Based on Maxim Gorki’s novel, the hugely popular Les bas-fonds, made in the heady, optimistic spirit of the Popular Front, testified to Renoir’s commitment to the Left. Gabin plays Pépel, the working-class hero who rids his proletarian community of their exploiter, the repellent Kostilev (Vladimir Sokoloff) and at the end hits the road with his sweetheart Natacha (Junie Astor), in a tribute to Chaplin’s Modern Times.
“With the exception of The Rules of the Game, The Lower Depths is perhaps the most interestingly directed of all Renoir's French films. It embodies the director's most delightful and revealing qualities... [An] improbable game of hide-and-seek between vaudeville and tragedy, realism and parody.”
“Une partie de campagne and Les bas-fonds, both made in 1936, illustrate what I mean when I think of the relationship between a film script and the direction of the film. It is a relationship characterized by an apparent lack of fidelity. [...] The script which Charles Spaak and I produced differed considerably from Maxim Gorki’s story, so we submitted it to Gorki for his approval. His reply was a letter in which he declared himself in favour of free adaptation and said that he entirely approved of what we had done.
Rehearsals consisted in seating the actors round a table and getting them to read their lines without any expression whatever – the text should be read as tonelessly as if it were the telephone directory. What happens is that the actor learns his part in this way, denying himself all reaction until he has explored all the possibilities of every phrase, every word and every gesture. Actors who try to interpret their role from the outset are very apt to fall into the commonplace. [...] So we get together, actors and director, and we go through the text two or three or even twenty times. And suddenly, in this lifeless reading of the lines, the director discovers a tiny spark. That’s it! Starting from there the actor has a chance to achieve an original interpretation of the role. It is a magical procedure, and it seldom fails. [...] In a word, I believe that artistic creation must be centripetal before it becomes centrifugal.
In every successful film there is one scene to which its success may be attributed; but it is impossible to tell in advance which scene this will be. It is a sort of key that opens a locked door. (...) In Les bas-fonds the key scene in question [an improvised addition on the set], was the one which I called the ‘snail scene’. [...] While The Baron is talking, he notices a small snail climbing up a blade of grass. He picks it up and sets it to climb up his finger. I have been present at numerous public showings of Les bas-fonds and have never known that scene to fail. When the snail begins to climb Jouvet’s finger the audience warms and one senses their passionate interest in the movements of the snail. The Baron becomes familiar to them and they identity themselves with Gabin in listening to his story.
Les bas-fonds was my 19th film. After 12 years’ experience, reverses and successes, I was beginning to feel that I knew something about my business.”
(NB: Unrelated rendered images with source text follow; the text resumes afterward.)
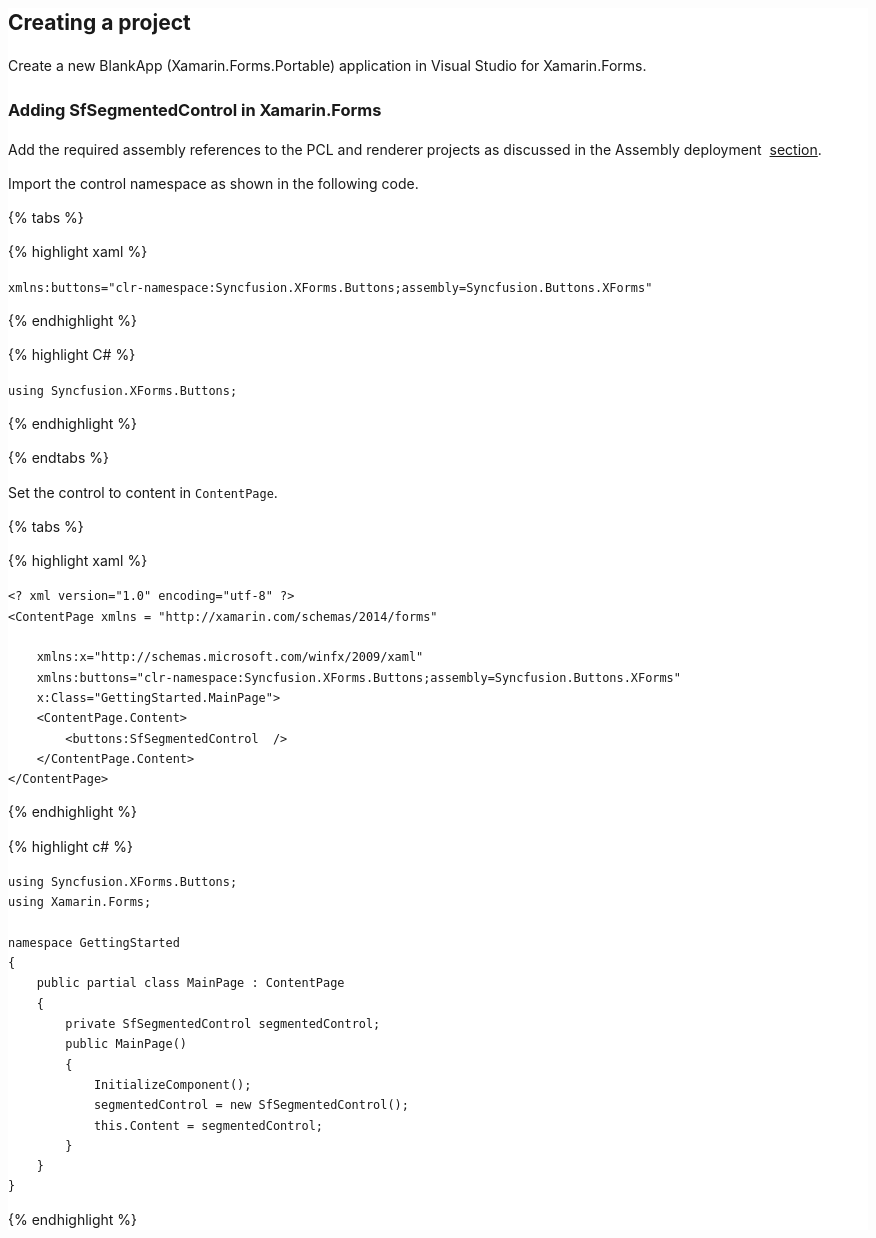 ## Creating a project

Create a new BlankApp (Xamarin.Forms.Portable) application in Visual Studio for Xamarin.Forms.

### Adding SfSegmentedControl in Xamarin.Forms

Add the required assembly references to the PCL and renderer projects as discussed in the Assembly deployment  [section](https://help.syncfusion.com/xamarin/introduction/control-dependencies#sfsegmentedcontrol).

Import the control namespace as shown in the following code.

{% tabs %}

{% highlight xaml %}

    xmlns:buttons="clr-namespace:Syncfusion.XForms.Buttons;assembly=Syncfusion.Buttons.XForms"
	
{% endhighlight %}

{% highlight C# %}

    using Syncfusion.XForms.Buttons;

{% endhighlight %}

{% endtabs %}

Set the control to content in `ContentPage`.

{% tabs %}

{% highlight xaml %}

    <? xml version="1.0" encoding="utf-8" ?>
    <ContentPage xmlns = "http://xamarin.com/schemas/2014/forms"
    
        xmlns:x="http://schemas.microsoft.com/winfx/2009/xaml"
    	xmlns:buttons="clr-namespace:Syncfusion.XForms.Buttons;assembly=Syncfusion.Buttons.XForms"
    	x:Class="GettingStarted.MainPage">
        <ContentPage.Content>
            <buttons:SfSegmentedControl  />
        </ContentPage.Content>
    </ContentPage>  

{% endhighlight %}

{% highlight c# %}

    using Syncfusion.XForms.Buttons;
    using Xamarin.Forms;
    
    namespace GettingStarted
    {
        public partial class MainPage : ContentPage
        {
            private SfSegmentedControl segmentedControl;
            public MainPage()
            {
                InitializeComponent();
                segmentedControl = new SfSegmentedControl();
                this.Content = segmentedControl;
            }
        }
    }   

{% endhighlight %}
“As an ensemble play, Renoir’s Les bas-fonds turned out to be an early instance of his Petit Théâtre, in which players are pushed to the limit of their talent, acting as if the instruments of their orchestra had not been tuned. [...] The miracle of Les bas-fonds arises from the first of his four meetings with Jean Gabin and two with Louis Jouvet, whom he enfolds in a choreography of camera movements, and the friendly clash of these two characters dearest to his heart: the outlaw and the aristocrat.”